### Task instructions:
Every record that appears below should be transcribed exactly.

### Object-level change descriptions:

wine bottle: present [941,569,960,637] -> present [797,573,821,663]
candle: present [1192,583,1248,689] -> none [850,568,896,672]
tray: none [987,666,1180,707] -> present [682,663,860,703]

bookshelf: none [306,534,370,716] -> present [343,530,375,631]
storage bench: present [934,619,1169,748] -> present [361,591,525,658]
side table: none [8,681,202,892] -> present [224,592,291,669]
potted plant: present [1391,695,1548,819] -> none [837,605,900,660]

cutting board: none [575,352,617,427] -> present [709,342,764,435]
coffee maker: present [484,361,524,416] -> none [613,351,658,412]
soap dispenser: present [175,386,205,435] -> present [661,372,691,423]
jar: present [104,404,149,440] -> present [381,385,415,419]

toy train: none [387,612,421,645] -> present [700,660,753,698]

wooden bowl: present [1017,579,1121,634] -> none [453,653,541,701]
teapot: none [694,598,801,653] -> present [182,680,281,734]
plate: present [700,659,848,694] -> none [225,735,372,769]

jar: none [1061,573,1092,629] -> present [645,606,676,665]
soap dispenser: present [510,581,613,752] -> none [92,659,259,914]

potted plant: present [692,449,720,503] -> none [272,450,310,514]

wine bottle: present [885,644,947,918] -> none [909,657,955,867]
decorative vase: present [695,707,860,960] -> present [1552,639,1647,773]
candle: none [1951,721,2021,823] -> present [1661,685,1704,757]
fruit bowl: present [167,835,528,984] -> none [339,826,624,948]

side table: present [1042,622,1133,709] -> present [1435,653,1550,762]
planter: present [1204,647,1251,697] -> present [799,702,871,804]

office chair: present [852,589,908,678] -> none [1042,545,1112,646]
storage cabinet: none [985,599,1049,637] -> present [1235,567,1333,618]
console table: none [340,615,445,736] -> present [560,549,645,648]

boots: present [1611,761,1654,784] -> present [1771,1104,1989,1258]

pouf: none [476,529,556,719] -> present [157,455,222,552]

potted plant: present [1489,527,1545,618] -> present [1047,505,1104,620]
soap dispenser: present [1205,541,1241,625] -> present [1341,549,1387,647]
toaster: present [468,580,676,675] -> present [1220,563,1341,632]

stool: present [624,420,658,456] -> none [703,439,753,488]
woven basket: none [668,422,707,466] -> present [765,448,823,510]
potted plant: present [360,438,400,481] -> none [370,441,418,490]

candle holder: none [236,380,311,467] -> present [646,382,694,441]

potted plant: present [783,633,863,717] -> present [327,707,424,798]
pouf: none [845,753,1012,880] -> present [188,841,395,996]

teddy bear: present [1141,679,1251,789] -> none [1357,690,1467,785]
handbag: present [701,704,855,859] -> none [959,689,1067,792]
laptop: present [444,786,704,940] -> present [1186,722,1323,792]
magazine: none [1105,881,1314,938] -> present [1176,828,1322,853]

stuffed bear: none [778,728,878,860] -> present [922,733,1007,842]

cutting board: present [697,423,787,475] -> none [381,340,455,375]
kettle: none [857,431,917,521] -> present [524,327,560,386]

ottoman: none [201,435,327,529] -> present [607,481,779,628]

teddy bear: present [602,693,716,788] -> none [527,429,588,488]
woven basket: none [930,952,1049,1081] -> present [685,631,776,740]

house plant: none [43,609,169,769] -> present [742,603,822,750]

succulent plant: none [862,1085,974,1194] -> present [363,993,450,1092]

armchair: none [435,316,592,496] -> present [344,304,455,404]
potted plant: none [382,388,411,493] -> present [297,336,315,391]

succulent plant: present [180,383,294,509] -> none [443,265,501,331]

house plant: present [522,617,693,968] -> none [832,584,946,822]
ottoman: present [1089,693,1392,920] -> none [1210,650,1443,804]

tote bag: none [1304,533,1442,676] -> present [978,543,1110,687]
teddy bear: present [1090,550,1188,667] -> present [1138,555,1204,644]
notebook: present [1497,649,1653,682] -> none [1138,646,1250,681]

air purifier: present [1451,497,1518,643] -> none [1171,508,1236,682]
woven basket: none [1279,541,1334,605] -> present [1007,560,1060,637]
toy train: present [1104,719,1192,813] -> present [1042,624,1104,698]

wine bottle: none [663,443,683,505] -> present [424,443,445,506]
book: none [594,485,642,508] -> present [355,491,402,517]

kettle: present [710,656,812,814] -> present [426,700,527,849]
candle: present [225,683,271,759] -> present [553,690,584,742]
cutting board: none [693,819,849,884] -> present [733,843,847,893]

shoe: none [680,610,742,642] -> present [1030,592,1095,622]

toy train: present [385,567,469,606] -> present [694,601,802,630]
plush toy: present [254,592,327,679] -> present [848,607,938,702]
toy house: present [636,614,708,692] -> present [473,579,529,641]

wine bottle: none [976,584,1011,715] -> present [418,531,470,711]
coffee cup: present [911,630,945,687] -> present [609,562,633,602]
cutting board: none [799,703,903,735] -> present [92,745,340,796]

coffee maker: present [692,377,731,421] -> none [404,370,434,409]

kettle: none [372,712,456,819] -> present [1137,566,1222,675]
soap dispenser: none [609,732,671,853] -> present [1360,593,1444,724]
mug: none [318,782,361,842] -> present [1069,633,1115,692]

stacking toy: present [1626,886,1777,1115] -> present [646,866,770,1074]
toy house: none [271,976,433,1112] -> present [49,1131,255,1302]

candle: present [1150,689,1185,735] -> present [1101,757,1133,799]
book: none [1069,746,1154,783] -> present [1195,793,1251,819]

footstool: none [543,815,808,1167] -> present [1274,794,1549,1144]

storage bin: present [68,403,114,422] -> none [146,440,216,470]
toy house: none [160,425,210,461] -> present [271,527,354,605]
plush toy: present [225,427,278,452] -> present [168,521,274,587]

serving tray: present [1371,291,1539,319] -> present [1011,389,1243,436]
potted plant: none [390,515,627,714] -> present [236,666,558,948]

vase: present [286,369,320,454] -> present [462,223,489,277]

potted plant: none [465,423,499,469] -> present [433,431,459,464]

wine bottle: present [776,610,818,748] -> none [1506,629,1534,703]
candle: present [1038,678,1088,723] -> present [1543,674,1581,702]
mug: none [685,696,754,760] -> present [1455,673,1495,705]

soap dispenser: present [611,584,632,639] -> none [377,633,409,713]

### Solution to this task:
wine bottle: present [941,569,960,637] -> present [797,573,821,663]
candle: present [1192,583,1248,689] -> none [850,568,896,672]
tray: none [987,666,1180,707] -> present [682,663,860,703]

bookshelf: none [306,534,370,716] -> present [343,530,375,631]
storage bench: present [934,619,1169,748] -> present [361,591,525,658]
side table: none [8,681,202,892] -> present [224,592,291,669]
potted plant: present [1391,695,1548,819] -> none [837,605,900,660]

cutting board: none [575,352,617,427] -> present [709,342,764,435]
coffee maker: present [484,361,524,416] -> none [613,351,658,412]
soap dispenser: present [175,386,205,435] -> present [661,372,691,423]
jar: present [104,404,149,440] -> present [381,385,415,419]

toy train: none [387,612,421,645] -> present [700,660,753,698]

wooden bowl: present [1017,579,1121,634] -> none [453,653,541,701]
teapot: none [694,598,801,653] -> present [182,680,281,734]
plate: present [700,659,848,694] -> none [225,735,372,769]

jar: none [1061,573,1092,629] -> present [645,606,676,665]
soap dispenser: present [510,581,613,752] -> none [92,659,259,914]

potted plant: present [692,449,720,503] -> none [272,450,310,514]

wine bottle: present [885,644,947,918] -> none [909,657,955,867]
decorative vase: present [695,707,860,960] -> present [1552,639,1647,773]
candle: none [1951,721,2021,823] -> present [1661,685,1704,757]
fruit bowl: present [167,835,528,984] -> none [339,826,624,948]

side table: present [1042,622,1133,709] -> present [1435,653,1550,762]
planter: present [1204,647,1251,697] -> present [799,702,871,804]

office chair: present [852,589,908,678] -> none [1042,545,1112,646]
storage cabinet: none [985,599,1049,637] -> present [1235,567,1333,618]
console table: none [340,615,445,736] -> present [560,549,645,648]

boots: present [1611,761,1654,784] -> present [1771,1104,1989,1258]

pouf: none [476,529,556,719] -> present [157,455,222,552]

potted plant: present [1489,527,1545,618] -> present [1047,505,1104,620]
soap dispenser: present [1205,541,1241,625] -> present [1341,549,1387,647]
toaster: present [468,580,676,675] -> present [1220,563,1341,632]

stool: present [624,420,658,456] -> none [703,439,753,488]
woven basket: none [668,422,707,466] -> present [765,448,823,510]
potted plant: present [360,438,400,481] -> none [370,441,418,490]

candle holder: none [236,380,311,467] -> present [646,382,694,441]

potted plant: present [783,633,863,717] -> present [327,707,424,798]
pouf: none [845,753,1012,880] -> present [188,841,395,996]

teddy bear: present [1141,679,1251,789] -> none [1357,690,1467,785]
handbag: present [701,704,855,859] -> none [959,689,1067,792]
laptop: present [444,786,704,940] -> present [1186,722,1323,792]
magazine: none [1105,881,1314,938] -> present [1176,828,1322,853]

stuffed bear: none [778,728,878,860] -> present [922,733,1007,842]

cutting board: present [697,423,787,475] -> none [381,340,455,375]
kettle: none [857,431,917,521] -> present [524,327,560,386]

ottoman: none [201,435,327,529] -> present [607,481,779,628]

teddy bear: present [602,693,716,788] -> none [527,429,588,488]
woven basket: none [930,952,1049,1081] -> present [685,631,776,740]

house plant: none [43,609,169,769] -> present [742,603,822,750]

succulent plant: none [862,1085,974,1194] -> present [363,993,450,1092]

armchair: none [435,316,592,496] -> present [344,304,455,404]
potted plant: none [382,388,411,493] -> present [297,336,315,391]

succulent plant: present [180,383,294,509] -> none [443,265,501,331]

house plant: present [522,617,693,968] -> none [832,584,946,822]
ottoman: present [1089,693,1392,920] -> none [1210,650,1443,804]

tote bag: none [1304,533,1442,676] -> present [978,543,1110,687]
teddy bear: present [1090,550,1188,667] -> present [1138,555,1204,644]
notebook: present [1497,649,1653,682] -> none [1138,646,1250,681]

air purifier: present [1451,497,1518,643] -> none [1171,508,1236,682]
woven basket: none [1279,541,1334,605] -> present [1007,560,1060,637]
toy train: present [1104,719,1192,813] -> present [1042,624,1104,698]

wine bottle: none [663,443,683,505] -> present [424,443,445,506]
book: none [594,485,642,508] -> present [355,491,402,517]

kettle: present [710,656,812,814] -> present [426,700,527,849]
candle: present [225,683,271,759] -> present [553,690,584,742]
cutting board: none [693,819,849,884] -> present [733,843,847,893]

shoe: none [680,610,742,642] -> present [1030,592,1095,622]

toy train: present [385,567,469,606] -> present [694,601,802,630]
plush toy: present [254,592,327,679] -> present [848,607,938,702]
toy house: present [636,614,708,692] -> present [473,579,529,641]

wine bottle: none [976,584,1011,715] -> present [418,531,470,711]
coffee cup: present [911,630,945,687] -> present [609,562,633,602]
cutting board: none [799,703,903,735] -> present [92,745,340,796]

coffee maker: present [692,377,731,421] -> none [404,370,434,409]

kettle: none [372,712,456,819] -> present [1137,566,1222,675]
soap dispenser: none [609,732,671,853] -> present [1360,593,1444,724]
mug: none [318,782,361,842] -> present [1069,633,1115,692]

stacking toy: present [1626,886,1777,1115] -> present [646,866,770,1074]
toy house: none [271,976,433,1112] -> present [49,1131,255,1302]

candle: present [1150,689,1185,735] -> present [1101,757,1133,799]
book: none [1069,746,1154,783] -> present [1195,793,1251,819]

footstool: none [543,815,808,1167] -> present [1274,794,1549,1144]

storage bin: present [68,403,114,422] -> none [146,440,216,470]
toy house: none [160,425,210,461] -> present [271,527,354,605]
plush toy: present [225,427,278,452] -> present [168,521,274,587]

serving tray: present [1371,291,1539,319] -> present [1011,389,1243,436]
potted plant: none [390,515,627,714] -> present [236,666,558,948]

vase: present [286,369,320,454] -> present [462,223,489,277]

potted plant: none [465,423,499,469] -> present [433,431,459,464]

wine bottle: present [776,610,818,748] -> none [1506,629,1534,703]
candle: present [1038,678,1088,723] -> present [1543,674,1581,702]
mug: none [685,696,754,760] -> present [1455,673,1495,705]

soap dispenser: present [611,584,632,639] -> none [377,633,409,713]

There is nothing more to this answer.